The soundtrack to Atom Egoyan's The Sweet Hereafter boasts an expansive folk/international mix tailored made for the film's atmospheric study of loss and guilt. Featuring original material by Mychael Danna, the disc spotlights the wan vocal talents of Sarah Polley (who also appears in the film and contributes some music and lyrics here) enveloped in lean and ethereal backdrops; the accompaniment comes courtesy of the Toronto Consort and a combo that includes Danna on Harmonium and Kim Deschamps on pedal steel. Also on hand are ney player extraordinaire Hossein Omoumi and flautist Ron Korb, both of whom fit snug on the many Middle Eastern-flavored sides they guest on. In addition to the Danna material, the soundtrack also features numbers by Jane Siberry and the Tragically Hip.
When veteran film composer Mychael Danna entered 2006, he probably thought his tradition-drenched, Renaissance-inspired score to this film about the opening chapter of "the greatest story ever told" would be heard by more people than the quirkier one he wrote for Little Miss Sunshine. But Sunshine was a Best Picture Oscar nominee and this one proved to be just a reasonably popular Jesus story. Recorded in Los Angeles, The Nativity Story score artfully blends native Middle Eastern instruments like Persian and Turkish ney flutes with more traditional pre-Baroque European ones like the viola de gamba, vielle, harp, and recorders. Danna's dual intent seemed to be to ground the story in its geographical roots while also underscoring the power the story had over the Western world in subsequent centuries.
Written and recorded by brothers Mychael & Jeff Danna between their other scoring projects, A Celtic Tale is the soundtrack to an imaginary film of the Irish legend of Deirdre. Both the album and the legend reflect many aspects of love and sorrow. The Danna brothers mix Celtic folk, symphonic, and ambient music into a distinctive and fitting setting for Deirdre's star-crossed story. Though she is betrothed to a king, Deirdre finds her true love; she and her lover are exiled. When they try to return to their land, Deirdre's lover is killed, and she is imprisoned by the king she was to marry. Love and war blend in Deirdre's story; similarly, the music combines authentic Celtic instruments such as fiddle, tin whistle, flute, uilleann and highland pipes, and wire-strung harp with orchestral power and electronic atmospherics. Both listenable and powerful, A Celtic Tale showcases the Dannas' skill for creating emotionally accessible, technically beautiful music.

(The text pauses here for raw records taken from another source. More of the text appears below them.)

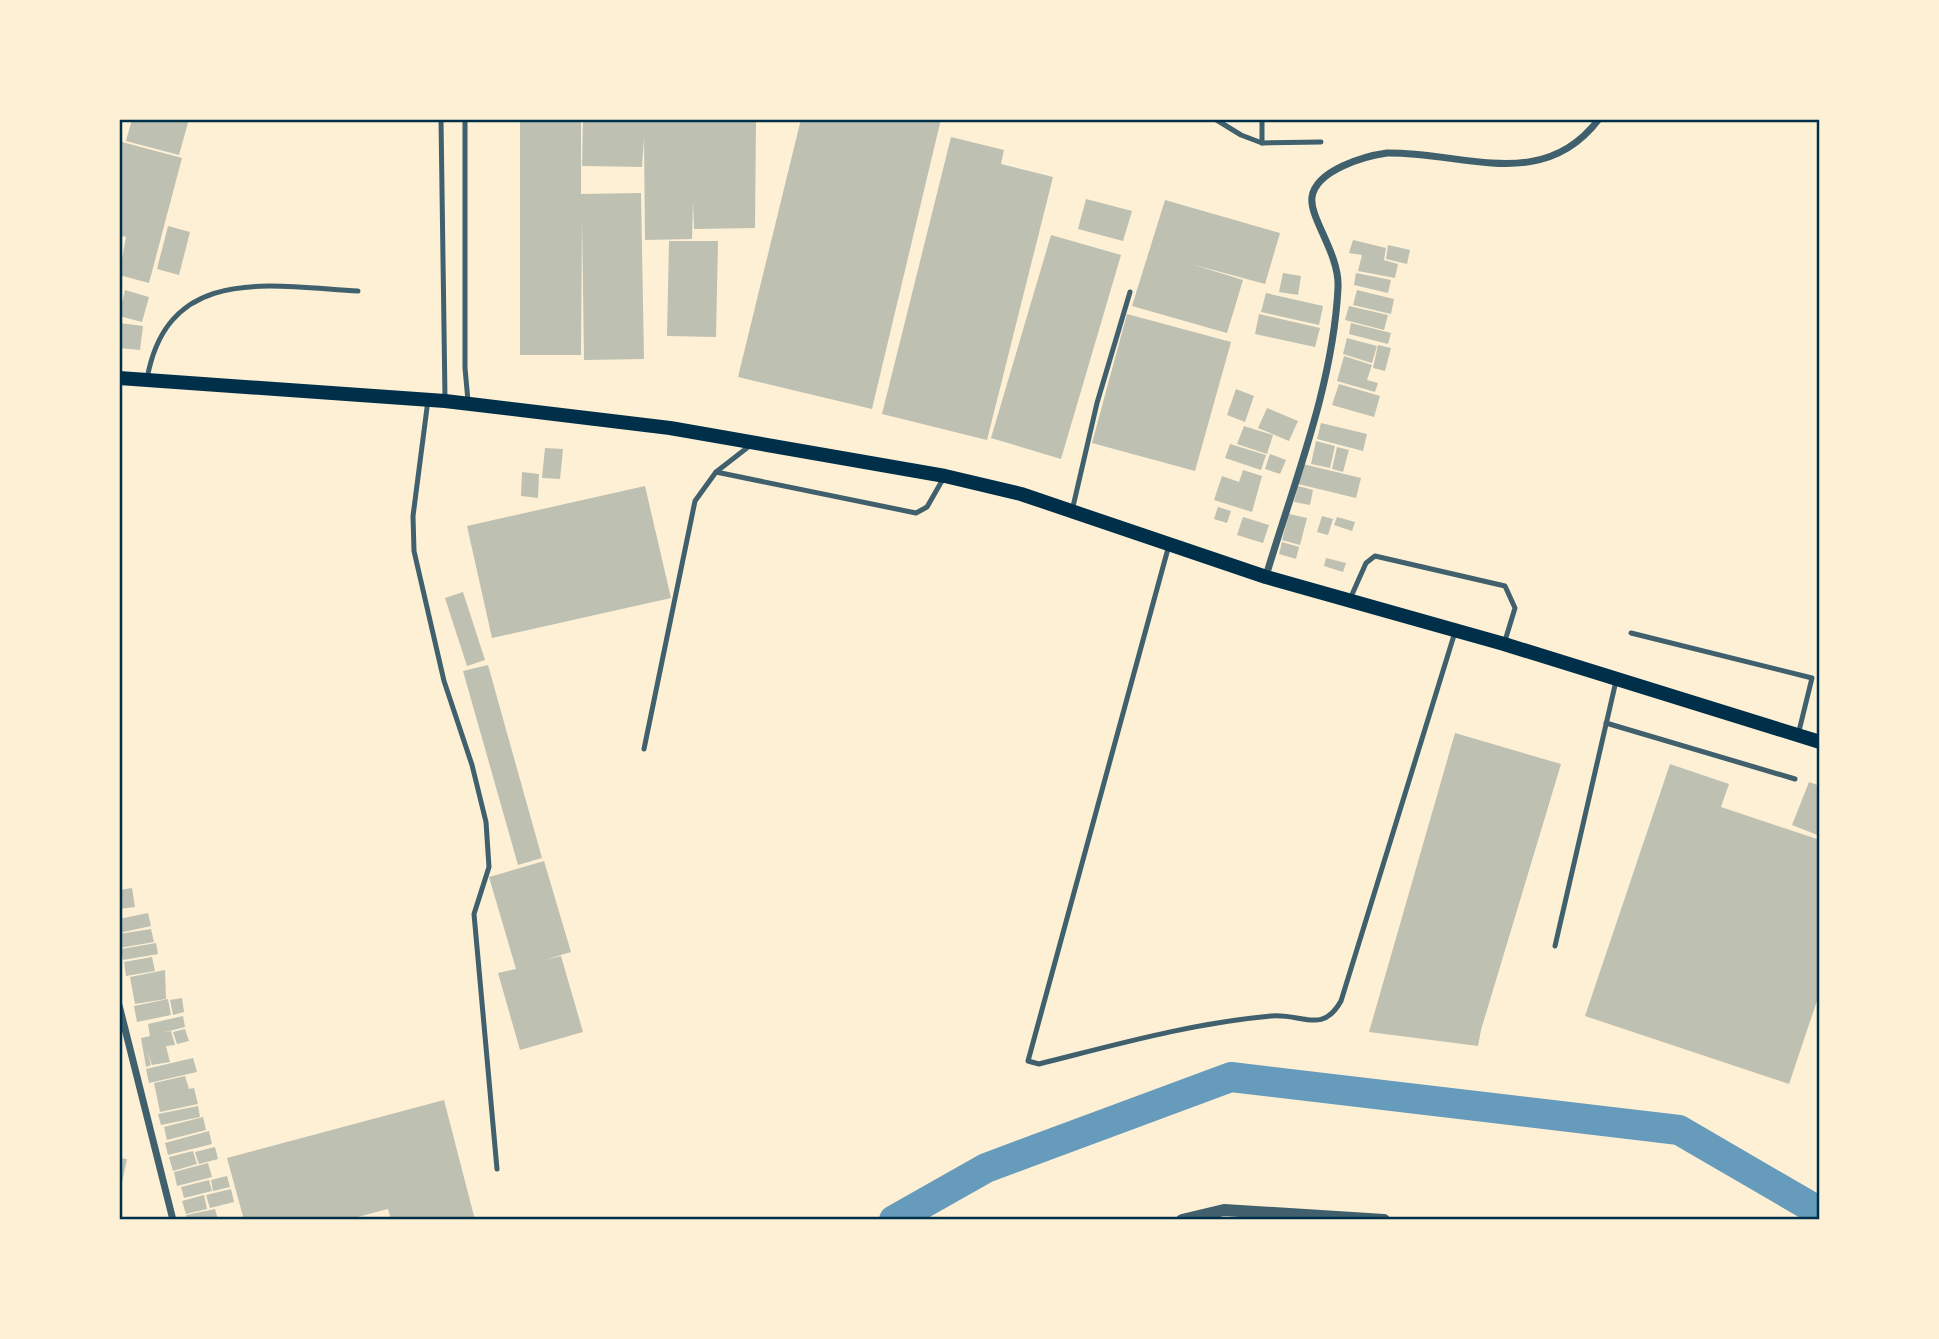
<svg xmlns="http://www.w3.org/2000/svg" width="1939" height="1339" viewBox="0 0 1939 1339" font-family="'Space Grotesk',sans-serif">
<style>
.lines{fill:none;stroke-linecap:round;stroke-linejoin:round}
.river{stroke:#669bbc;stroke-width:30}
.building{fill:#bec0b2}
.service{stroke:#3f606c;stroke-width:5}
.minor{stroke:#3f606c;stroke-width:7}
.tertiary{stroke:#3f606c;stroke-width:12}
.secondary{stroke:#003049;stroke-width:14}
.neatline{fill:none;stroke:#003049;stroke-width:2.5}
</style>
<rect width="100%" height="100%" fill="#fdf0d5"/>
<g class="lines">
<!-- river -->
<polyline class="river" points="894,1220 986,1168 1231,1077 1679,1130 1820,1212"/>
</g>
<!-- building -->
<g class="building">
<polygon points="132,119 189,119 179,155 126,141"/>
<polygon points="520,119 581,119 581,194 641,193 644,359 584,360 582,219 581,355 520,355"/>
<polygon points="583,119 756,119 755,228 694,229 693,201 692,239 645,240 644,138 642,167 582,166"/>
<polygon points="801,119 941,119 872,409 738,377"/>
<polygon points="951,137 1004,150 1001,164 1053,177 987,440 882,414"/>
<polygon points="122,142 182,158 149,283 119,275 126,237 119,235 119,155"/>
<polygon points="1086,199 1132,211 1123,241 1078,229"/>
<polygon points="1165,200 1280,233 1265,284 1191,264 1243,280 1227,333 1132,306"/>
<polygon points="168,226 190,232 179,275 157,269"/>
<polygon points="1051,235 1121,255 1061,459 991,438"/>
<polygon points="1353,240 1386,248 1384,260 1398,264 1395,278 1358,271 1362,255 1349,253"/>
<polygon points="669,241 718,241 716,337 667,336"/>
<polygon points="1388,245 1410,250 1407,264 1386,259"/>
<polygon points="1283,273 1301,276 1298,295 1279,292"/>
<polygon points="1356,273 1391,280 1388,293 1354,285"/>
<polygon points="125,290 149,297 142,322 119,316"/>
<polygon points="1357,290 1394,299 1391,314 1353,305"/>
<polygon points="1266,293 1323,306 1319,325 1261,312"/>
<polygon points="1349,306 1388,315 1384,330 1345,320"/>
<polygon points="1127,314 1231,342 1195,471 1092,443"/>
<polygon points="1259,314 1320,328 1315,347 1255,334"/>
<polygon points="119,323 143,326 140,350 119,348"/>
<polygon points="1351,323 1391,333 1388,344 1349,334"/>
<polygon points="1347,338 1377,346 1372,363 1343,354"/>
<polygon points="1378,345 1391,348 1385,371 1373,368"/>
<polygon points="1344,356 1372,365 1367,380 1378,383 1375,392 1337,381"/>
<polygon points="1339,384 1380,396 1374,417 1332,405"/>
<polygon points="1236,389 1254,396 1245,422 1227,415"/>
<polygon points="1267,408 1298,421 1289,441 1258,428"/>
<polygon points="1321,423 1367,434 1363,451 1317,439"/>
<polygon points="1244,426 1273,435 1267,454 1237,444"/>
<polygon points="1316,441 1335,446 1330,468 1311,464"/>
<polygon points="1230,444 1266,455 1261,470 1225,458"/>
<polygon points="1337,447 1349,450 1343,472 1332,469"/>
<polygon points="545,448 563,449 560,479 542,478"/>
<polygon points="1270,454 1286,460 1280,474 1265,469"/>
<polygon points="1303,464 1361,478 1356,498 1298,484"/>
<polygon points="1243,470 1262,476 1252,512 1214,500 1222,476 1239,482"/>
<polygon points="522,472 539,474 538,498 521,496"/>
<polygon points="645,486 671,598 492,638 467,526"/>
<polygon points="1298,486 1313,490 1310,505 1294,502"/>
<polygon points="1218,507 1231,511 1227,523 1214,519"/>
<polygon points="1289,514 1307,518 1300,545 1282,540"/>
<polygon points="1322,516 1333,519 1328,535 1317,532"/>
<polygon points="1243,517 1269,525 1263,543 1237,535"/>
<polygon points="1337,517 1355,522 1352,531 1334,525"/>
<polygon points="1282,542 1299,547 1296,559 1279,554"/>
<polygon points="1326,558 1346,563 1343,572 1324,566"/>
<polygon points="463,592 485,660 467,666 445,598"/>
<polygon points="488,665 542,858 518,865 463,671"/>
<polygon points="1455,733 1561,764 1481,1030 1478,1046 1369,1032"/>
<polygon points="1670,764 1729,784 1721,807 1820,840 1820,992 1789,1084 1585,1016"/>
<polygon points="1809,782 1820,786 1820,836 1792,825"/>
<polygon points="544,861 571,952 545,960 561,956 583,1032 520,1050 498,973 516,969 489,877"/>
<polygon points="132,888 135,907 119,909 119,890"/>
<polygon points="148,913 151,926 119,933 119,919"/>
<polygon points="151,929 154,942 119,948 119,934"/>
<polygon points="156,943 158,954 123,960 121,949"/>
<polygon points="152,957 155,971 126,976 124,962"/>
<polygon points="165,970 166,999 135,1004 130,977"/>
<polygon points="182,998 184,1012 173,1015 170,1000"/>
<polygon points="168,999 171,1015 137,1022 134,1006"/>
<polygon points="183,1016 185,1027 161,1033 171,1031 175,1045 166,1046 170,1062 152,1065 147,1050 151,1065 146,1067 141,1038 150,1036 148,1024"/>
<polygon points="185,1029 189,1041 177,1044 173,1032"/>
<polygon points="193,1058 197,1072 149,1083 146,1069"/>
<polygon points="185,1076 189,1089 194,1088 198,1104 160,1112 154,1083"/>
<polygon points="444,1100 475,1220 391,1220 388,1209 346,1220 244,1220 227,1158"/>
<polygon points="198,1106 200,1117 161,1125 158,1114"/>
<polygon points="203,1117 206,1130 167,1140 164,1127"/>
<polygon points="209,1131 212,1144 168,1155 165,1143"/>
<polygon points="215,1147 218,1159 199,1164 195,1152"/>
<polygon points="193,1151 197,1164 173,1171 169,1157"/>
<polygon points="119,1158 127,1159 120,1192 119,1192"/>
<polygon points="208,1163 212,1177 177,1186 174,1172"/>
<polygon points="227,1176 230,1187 213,1191 211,1180"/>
<polygon points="209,1180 212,1191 184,1198 181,1187"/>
<polygon points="231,1189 234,1202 210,1208 206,1195"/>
<polygon points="204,1195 207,1209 186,1214 182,1201"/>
<polygon points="215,1209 218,1220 187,1220 186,1215"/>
</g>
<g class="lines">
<!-- service -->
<g class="service">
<polyline points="441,119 445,398"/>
<polyline points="465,119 465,368 468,401"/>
<polyline points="1215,119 1241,135 1262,143 1321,142"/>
<polyline points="1262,143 1262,119"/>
<path d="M147,379c20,-115 122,-93 211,-88"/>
<polyline points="428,400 413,516 414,551 444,681 472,765 486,822 489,867 474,914 497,1169"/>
<polyline points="716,472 916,513 927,507 943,479"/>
<polyline points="1072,511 1097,403 1130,292"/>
<path d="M1169,545l-141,516 11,3c76,-19 153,-41 232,-48 31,-3 51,19 70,-15l114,-369"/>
<polyline points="1350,599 1366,563 1375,556 1505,586 1515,608 1504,644"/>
<polyline points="1631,633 1812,678 1798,735"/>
<polyline points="1606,723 1795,779"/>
<polyline points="644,749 695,501 716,472 752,444"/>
<polyline points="1555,946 1616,681"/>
</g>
<!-- minor -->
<g class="minor">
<path d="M1266,576c28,-94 67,-190 72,-288 2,-34 -29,-70 -26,-91 4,-27 53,-41 75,-44 78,-1 156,40 212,-34"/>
<polyline points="119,1005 173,1220"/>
</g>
<!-- tertiary -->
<polyline class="tertiary" points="1182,1220 1224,1210 1384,1220"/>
<!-- secondary -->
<polyline class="secondary" points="119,378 445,401 670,428 945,476 1021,494 1266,577 1504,644 1820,742"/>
</g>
<!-- border -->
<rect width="1939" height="1339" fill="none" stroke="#fdf0d5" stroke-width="242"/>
<rect x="121" y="121" width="1697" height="1097" class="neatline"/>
</svg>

Monsoon Wedding is Mychael Danna's second collaboration with film director Mira Nair, (Kama Sutra was the first), and he has again compiled a winning soundtrack. Danna explores a wide range of emotions, from solemn to celebratory, through different generations of Indian culture. The contemplative "Good Indian Girls" and "Hold Me, I'm Falling" feature Danna's trademark piano ambience over traditional Indian instrumentation, and the vivacious "Baraat" sounds like a Punjabi variation on Dixieland, while "Delhi.com" ventures into dreamy ethno-techno territory. Sukhwinder Singh's "Today My Heart Desires" serves up lively bhangra rock, and Laxmikant Pyarelal's "Today the Weather Plays Tricks on Me" (performed by Mohammed Rafi) swoons with strings and male vocals. In all, the soundtrack's pleasing variety of Eastern music mirrors the film's old and new worlds living within a singular culture.